Не сердись, что я люблю так нежно.

На стене какое-то пятно,

Брошенный на стол блокнот небрежно

И в вечернем сумраке окно.

На домах задумчивые тени,

Быстрые знакомые шаги.

Даже этой лестницы ступени

Девичьей стыдливости враги.

Не сердись, когда порывом страстным

Я тебе не отвечаю вдруг

И твоим желаниям напрасным

Поцелуев не даю, мой друг.

Все, что связано с тобой, любимо,

Только страсти нет в душе моей.

Неужели страсть необходима

В этом царстве звуков и теней?!

Не буди ее призывом властным.

Для нее наступит этот час.

Только не зови ее напрасно,

Только не зови ее сейчас.

«Этот час» так и не наступил.
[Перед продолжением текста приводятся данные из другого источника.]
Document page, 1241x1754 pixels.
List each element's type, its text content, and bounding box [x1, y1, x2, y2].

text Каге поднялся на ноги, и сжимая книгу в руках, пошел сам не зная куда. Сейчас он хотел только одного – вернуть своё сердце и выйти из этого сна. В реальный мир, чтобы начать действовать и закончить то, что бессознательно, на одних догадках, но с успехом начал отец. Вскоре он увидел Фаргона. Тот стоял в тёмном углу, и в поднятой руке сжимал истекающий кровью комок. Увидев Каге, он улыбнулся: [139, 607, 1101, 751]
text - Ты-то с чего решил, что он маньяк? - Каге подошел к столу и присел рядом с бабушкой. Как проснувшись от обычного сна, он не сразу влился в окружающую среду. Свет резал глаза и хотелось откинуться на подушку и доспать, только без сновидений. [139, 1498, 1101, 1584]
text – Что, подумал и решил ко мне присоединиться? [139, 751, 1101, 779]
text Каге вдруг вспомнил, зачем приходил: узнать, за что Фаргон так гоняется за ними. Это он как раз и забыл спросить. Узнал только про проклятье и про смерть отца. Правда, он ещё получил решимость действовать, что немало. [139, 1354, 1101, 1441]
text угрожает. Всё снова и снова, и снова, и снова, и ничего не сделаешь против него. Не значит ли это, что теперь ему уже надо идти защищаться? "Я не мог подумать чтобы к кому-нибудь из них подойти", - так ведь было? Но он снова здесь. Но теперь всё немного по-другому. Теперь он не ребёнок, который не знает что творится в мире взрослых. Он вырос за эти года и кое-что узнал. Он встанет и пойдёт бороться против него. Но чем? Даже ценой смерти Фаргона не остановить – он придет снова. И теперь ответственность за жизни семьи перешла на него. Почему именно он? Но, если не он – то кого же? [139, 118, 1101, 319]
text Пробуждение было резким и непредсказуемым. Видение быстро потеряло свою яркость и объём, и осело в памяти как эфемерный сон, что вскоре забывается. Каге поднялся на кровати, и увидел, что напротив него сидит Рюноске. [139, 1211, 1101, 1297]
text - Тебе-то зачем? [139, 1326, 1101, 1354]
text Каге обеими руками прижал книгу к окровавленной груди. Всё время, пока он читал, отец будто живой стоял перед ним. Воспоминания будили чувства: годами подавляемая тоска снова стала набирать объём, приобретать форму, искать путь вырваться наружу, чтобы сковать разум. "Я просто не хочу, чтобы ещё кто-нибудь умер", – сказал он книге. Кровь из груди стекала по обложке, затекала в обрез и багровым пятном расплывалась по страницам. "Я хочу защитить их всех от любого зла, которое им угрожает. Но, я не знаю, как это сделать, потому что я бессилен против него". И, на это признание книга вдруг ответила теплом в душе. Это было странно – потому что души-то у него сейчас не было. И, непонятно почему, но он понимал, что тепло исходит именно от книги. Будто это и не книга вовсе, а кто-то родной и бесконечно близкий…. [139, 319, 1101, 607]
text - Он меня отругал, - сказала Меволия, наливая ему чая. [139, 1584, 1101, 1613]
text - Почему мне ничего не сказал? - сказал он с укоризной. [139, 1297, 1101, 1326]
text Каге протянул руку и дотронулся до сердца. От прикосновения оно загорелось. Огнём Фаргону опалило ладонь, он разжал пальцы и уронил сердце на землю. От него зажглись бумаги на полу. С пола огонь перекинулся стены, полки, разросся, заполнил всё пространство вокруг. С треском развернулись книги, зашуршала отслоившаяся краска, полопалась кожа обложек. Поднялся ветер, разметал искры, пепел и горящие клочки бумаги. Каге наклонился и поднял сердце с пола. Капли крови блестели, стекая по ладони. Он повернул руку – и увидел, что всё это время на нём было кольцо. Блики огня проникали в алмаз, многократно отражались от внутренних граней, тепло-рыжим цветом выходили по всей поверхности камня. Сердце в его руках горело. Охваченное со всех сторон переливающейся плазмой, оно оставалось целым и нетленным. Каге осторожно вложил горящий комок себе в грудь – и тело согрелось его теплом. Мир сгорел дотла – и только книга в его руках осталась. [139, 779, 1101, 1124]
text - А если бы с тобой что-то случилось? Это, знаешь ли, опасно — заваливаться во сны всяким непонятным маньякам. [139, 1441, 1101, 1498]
Пациентка три года назад ушла из жизни. Ей было 78 лет.

Да, шизотипические дефензивные пациенты (и мужчины, и женщины) — нередко по природе своей «снегурочки». Они не способны к остро чувственным, страстным любовным переживаниям (или способны лишь по временам), но платонически влюбляются, и нежные, теплые прикосновения оживляют их влюбленность. В нашем Театре в игре, танцах они благодарны друг другу за эти прикосновения, как и за всякое оживление, «собирание» разлаженно-напряженной души. В отличие от, например, строгих шизоидных пациентов. Когда один из наших молодых шизотипических дефензивов в сценке из смешной «Клубнички»[145] по роли погладил по коленке тоже молодую дефензивно-шизоидную незамужнюю женщину, она так обиделась, что больше не пришла в Театр. Шизотипические пациенты-актеры, узнав об этом, вспомнили, что, верно, Лена как-то «выпадала» из нашего сообщества, она другая. Они-то сами, повторяю, благодарны Театру за всякое смягчение (и прикосновением тоже) их напряженной вялости. Они радуются, когда удается хоть что-то почувствовать. Когда благодаря этому немного расцветают в Театре. Ведь им часто и негде больше такое почувствовать. Вот в тоскливо-застывшей тревоге Юлия (39ж, 1е) жалуется мне после репетиции: «Я опять сегодня ничего не чувствовала. Сережа так нежно обнимал меня, а я не чувствовала...» Юлии хочется просто чувствовать, испытывать радость теплых человеческих отношений, не размытую деперсонализацией. Ей не нужны «страсти-мордасти». Не нужна часто и семейная жизнь с ее заботами, бытом, жизнь, в которой, как ей думается (или уже убедилась), растеряется, станет залеживаться на диване, обрушиваться на мужа депрессивными истериками. Ей нужен наш Театр-сообщество, наше братство по пятницам, встречи с «нашими ребятами» вне амбулатории (но лишь по временам), телефонные разговоры с ними. «Наши ребята » вытаскивают друг друга на загородные прогулки, в музеи и продолжают там по-нашему (элементы ТТС) учиться чувствовать, а значит, жить.